L’ultimo indizio, peraltro molto curioso, è il “nuovo” film in uscita su Amazon Prime. Tra virgolette, perché la pellicola (girata interamente in Valmarecchia) viene distribuita a 20 anni dalla sua realizzazione. Storie di seduzione, il film di Antonio Maria Magro, si aggiunge a pellicole d’antan come Rimini Rimini o La prima notte di quiete di Valerio Zurlini, ma anche – e soprattutto – ai titoli di più recente produzione, e si lega anche ai tanti romanzi e scrittori che hanno scelto Rimini come base per le loro storie.
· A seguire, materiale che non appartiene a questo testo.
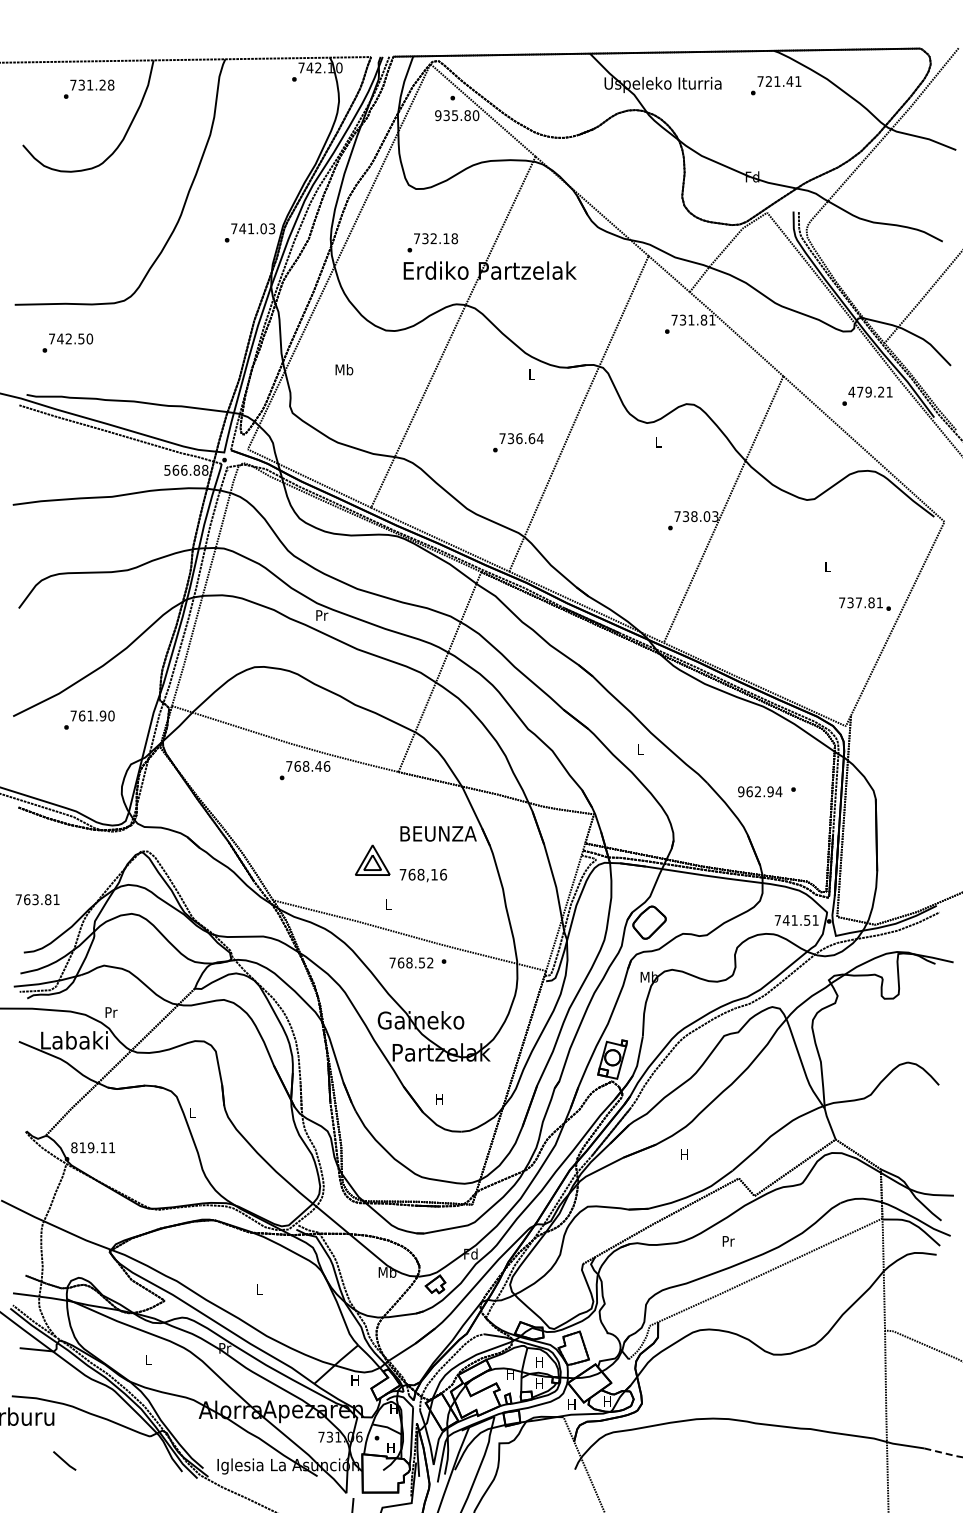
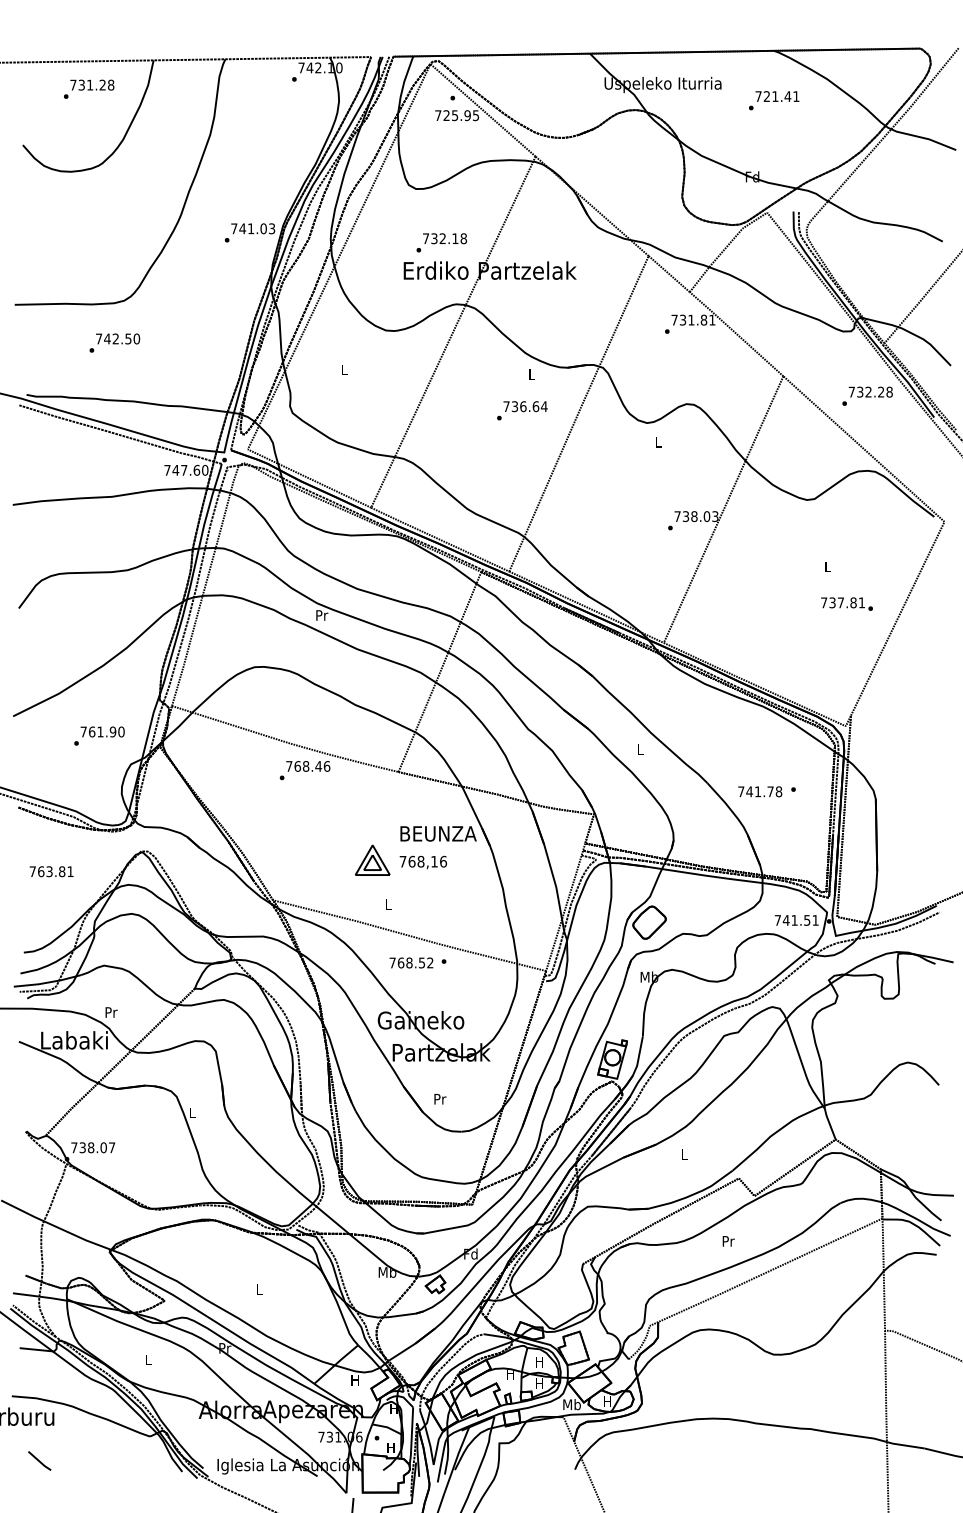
text at (776, 85) position: (776, 85) -> (774, 100)
text at (457, 115): 935.80 -> 725.95
text at (432, 242) position: (432, 242) -> (441, 242)
text at (67, 342) position: (67, 342) -> (114, 342)
text at (344, 369): Mb -> L
text at (870, 391): 479.21 -> 732.28
text at (518, 442) position: (518, 442) -> (522, 410)
text at (186, 469): 566.88 -> 747.60
text at (864, 603) position: (864, 603) -> (846, 603)
text at (89, 719) position: (89, 719) -> (99, 735)
text at (759, 791): 962.94 -> 741.78
text at (422, 875) position: (422, 875) -> (422, 862)
text at (37, 899) position: (37, 899) -> (51, 871)
text at (440, 1099): H -> Pr
text at (93, 1147): 819.11 -> 738.07
text at (684, 1154): H -> L
text at (571, 1404): H -> Mb
line at (944, 1453): dashed -> solid
line at (64, 1460) position: (64, 1460) -> (39, 1460)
Rimini sotto i riflettori non è passata inosservata a un osservatore attento come Giorgio Tonelli, caporedattore Tgr Rai di Bologna. A lui il merito di aver lanciato la provocazione-suggestione “Rimini capitale italiana della cultura”, inziativa subito sposata da amministratori, uomini di cultura e del marketing. Ariminum, il Trecento riminese, il Tempio Malatestiano di Leon Battista Alberti ma anche la capacità di inventare e reinventare per decenni le vacanze di italiani e stranieri, sono alcuni dei tratti caratteristici di una “capitale” che -Gnassi docet – potrebbe allargare la sua area al Montefeltro e alle terre dei Malatesta.
Tonelli, perché Rimini è così presente in questo momento?
“Fa parte dell’immaginario collettivo, è una metafora delle vacanze, due italiani su tre ci sono almeno passati una volta.
È una città dei ricordi, spesso giovanili e tempi pandemici come l’attuale, costringono tutti ad un viaggio nella memoria, al ritorno alle origini, come i salmoni. E poi Rimini è sempre stata sotto i riflettori.
Senza scomodare Fellini o Zurlini, basterà ricordare che Rimini è il titolo di un album di Fabrizio De Andrè, di un libro di Pier Vittorio Tondelli o di due film di Sergio e Bruno Corbucci. Come dire: Rimini è sempre stata per ogni palato: dall’intellettuale al nazionalpopolare”.
Cosa suscita questa città ?
“Rimini è una città di provincia, ma non provinciale.
Sa essere città dalle cento sfumature, ricca di storia e di storie.
Non sarà solo un caso se qui sono ambientate la fiction – ma ispirata da una storia vera – di Sydney Sibilia su L’Isola delle Rose o il discusso SanPa: luci e ombre su San Patrignano di Cosima Spender. Insomma Rimini melanconica e un po’ nebbiosa d’inverno, colorata e intraprendente d’estate, sa essere anche metafora della coscienza inquieta dell’uomo di oggi.
Un valore aggiunto favorito dal superamento della linea della ferrovia che non è più una barriera fisica che separa i residenti dai turisti. E poi non dobbiamo dimenticare quel che diceva il cardinal Tonini: «Tutto quello che succede a Rimini fa il giro del mondo». Un vero massmediologo!”.
Come ‘sfruttare’ allora questa onda?
“Beh, una proposta l’ho già fatta: candidarsi a capitale italiana della cultura 2024.
Certo, non sarà una passeggiata. Occorre un buon lavoro di squadra e che amministratori ed operatori economici ma soprattutto i cittadini riminesi siano convinti di poter giocare la partita.
Occorre capacità di ascolto ma anche di proposta, strutturarsi per ottenere fondi europei, risorse pubbliche ma anche sviluppare un’attività di ricerca fondi, fund raising presso i privati, fondazioni, mondo industriale e dell’ospitalità.
Rimini è rinata dopo i bombardamenti.
Quella che occorre mettere in campo è una ripartenza con nuove basi e nuove prospettive e la cultura – favorita dalla bimillenaria storia della città – è una di queste, certamente non l’unica. Ma il tema vero forse è un altro: i figli di quegli imprenditori che, a suon di cambiali, sulle macerie della guerra hanno dato vita alla capitale del turismo saranno in grado di inventare nuove proposte e intercettare nuovi turisti sulle macerie che ci lascerà la pandemia?”.